No primeiro grande escândalo ocorrido depois do estouro do mensalão, o da tentativa de compra de um dossiê fajuto contra José Serra,em 2006, o presidente Lula repetiu o gesto da condenação pública que fez no ano anterior. Na descoberta dos mensaleiros, em 2005, ele foi a público pedir desculpas ao povo brasileiro. Já no final da campanha eleitoral do ano seguinte, quando a Polícia Federal desmantelou a trama do dossiê, e até apreendeu uma sacola repleta de dinheiro, Lula optou por desqualificar os militantes envolvidos na trapalhada. A ação rocambolesca, supõe-se, ajudaria o candidato petista Aloizio Mercadante.
Ali surgiram os “aloprados”, termo da lavra presidencial. Pois há muitas evidências de que eles reapareceram na barafunda em que se transformou esta investida supostamente para usar a CPI do Cachoeira a fim de atemorizar o procurador-geral da República, Roberto Gurgel, e, por meio de pressões sobre o ministro Gilmar Mendes, do Supremo, emparedar a própria Corte — ou, quem sabe?, ganhar um voto para a causa da postergação do julgamento do mensalão, tema que atormenta a ala radical do PT.
Pelo menos até ontem, a rápida e cortante reação de Gilmar Mendes aos desdobramentos da revelação da “Veja” de que Lula propusera ao ministro ajudar no adiamento da entrada do processo em julgamento, em troca de proteção na CPI, ofuscou os desmentidos da versão confirmada por ele.
Em entrevista coletiva na terça- feira, na qual não permitiu a entrada de fotógrafos e cinegrafistas, Mendes distribuiu acusações a “gângsteres” que teriam espalhado que haveria provas, no material recolhido pela PF nas investigações contra o esquema Cachoeira/Delta/Demóstenes, de que o ministro do STF e o senador viajaram a Berlim em avião do contraventor e/ ou com as despesas pagas por ele. Talvez por isso, deduz-se, precisaria de proteção na CPI.
Mas o ministro provou com documentos que fora à Alemanha às expensas do STF, num primeiro trecho da viagem, e, no segundo, pago com o próprio dinheiro.

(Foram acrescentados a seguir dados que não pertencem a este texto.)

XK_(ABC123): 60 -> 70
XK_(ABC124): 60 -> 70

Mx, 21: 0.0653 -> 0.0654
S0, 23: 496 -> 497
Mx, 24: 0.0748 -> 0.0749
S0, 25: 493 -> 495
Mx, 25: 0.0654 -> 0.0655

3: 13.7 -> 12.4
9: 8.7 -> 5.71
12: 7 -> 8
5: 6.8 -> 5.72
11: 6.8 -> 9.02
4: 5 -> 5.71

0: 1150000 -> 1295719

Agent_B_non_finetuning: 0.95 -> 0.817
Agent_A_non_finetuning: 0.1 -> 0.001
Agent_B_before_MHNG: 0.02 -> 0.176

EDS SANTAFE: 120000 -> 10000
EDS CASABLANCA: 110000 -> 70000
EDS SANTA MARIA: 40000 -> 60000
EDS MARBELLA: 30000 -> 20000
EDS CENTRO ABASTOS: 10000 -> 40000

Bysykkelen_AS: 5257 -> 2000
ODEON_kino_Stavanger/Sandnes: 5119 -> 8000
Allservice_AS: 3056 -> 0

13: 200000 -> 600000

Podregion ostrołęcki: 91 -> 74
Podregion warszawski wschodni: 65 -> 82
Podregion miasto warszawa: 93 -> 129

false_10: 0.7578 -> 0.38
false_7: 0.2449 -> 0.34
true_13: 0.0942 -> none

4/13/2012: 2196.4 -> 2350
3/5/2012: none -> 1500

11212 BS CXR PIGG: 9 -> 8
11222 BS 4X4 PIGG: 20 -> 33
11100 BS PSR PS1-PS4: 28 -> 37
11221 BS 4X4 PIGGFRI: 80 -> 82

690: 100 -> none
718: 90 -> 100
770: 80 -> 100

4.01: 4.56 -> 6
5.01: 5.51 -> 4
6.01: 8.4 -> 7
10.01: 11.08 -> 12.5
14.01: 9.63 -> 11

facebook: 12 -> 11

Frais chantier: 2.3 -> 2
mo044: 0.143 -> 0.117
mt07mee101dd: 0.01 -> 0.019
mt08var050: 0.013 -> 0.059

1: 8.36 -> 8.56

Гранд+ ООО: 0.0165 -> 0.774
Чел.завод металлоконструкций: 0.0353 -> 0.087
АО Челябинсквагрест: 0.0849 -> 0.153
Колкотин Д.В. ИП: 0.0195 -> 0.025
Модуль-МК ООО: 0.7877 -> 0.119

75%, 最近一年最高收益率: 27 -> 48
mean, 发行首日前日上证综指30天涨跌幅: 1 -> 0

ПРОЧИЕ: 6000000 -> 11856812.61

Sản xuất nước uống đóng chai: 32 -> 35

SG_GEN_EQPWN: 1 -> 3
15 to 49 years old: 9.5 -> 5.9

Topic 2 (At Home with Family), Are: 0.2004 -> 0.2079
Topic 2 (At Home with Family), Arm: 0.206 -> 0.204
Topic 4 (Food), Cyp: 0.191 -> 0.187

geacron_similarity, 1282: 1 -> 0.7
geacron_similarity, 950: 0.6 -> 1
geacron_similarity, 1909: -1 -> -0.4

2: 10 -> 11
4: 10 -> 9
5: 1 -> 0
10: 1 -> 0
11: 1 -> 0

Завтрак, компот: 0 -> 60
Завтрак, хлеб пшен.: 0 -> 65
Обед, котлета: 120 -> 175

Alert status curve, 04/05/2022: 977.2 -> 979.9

Também na terça, Demóstenes, ao depor no Conselho de Ética do Senado, confirmou a explicação de Mendes.
Uma evidência de que aloprados agiram, com a incompetência revelada em 2006, é que, ao “Jornal Nacional” daquela noite, ao ser ouvido nos corredores da CPI, o deputado Jilmar Tatto (PT-SP) reconheceu que a prova documental de Gilmar Mendes era definitiva e admitiu que se pensava levar o suposto caso do ministro do Supremo à comissão. Desenhou-se, então, de forma nítida um plano para constrangê-lo, como foi feito com Roberto Gurgel, pelo fato de o procurador não ter dado sequência a um primeiro inquérito em que Demóstenes aparecia, para, explicou, não prejudicar novas investigações. Deu certo. A ligação de Gurgel com o mensalão é que será ele a encaminhar, pelo Ministério Público, as acusações contra os mensaleiros no julgamento do caso.
Frustrada a manobra — inspirada em comédias do tempo do cinema mudo —, é preciso esvaziar qualquer possibilidade de crise política, tampouco institucional. Não faz sentido deixar o andamento do processo do mensalão no STF e os trabalhos — por mais arrastados que estejam — da CPI serem prejudicados por mais uma ação de aloprados digna de “Os Trapalhões”.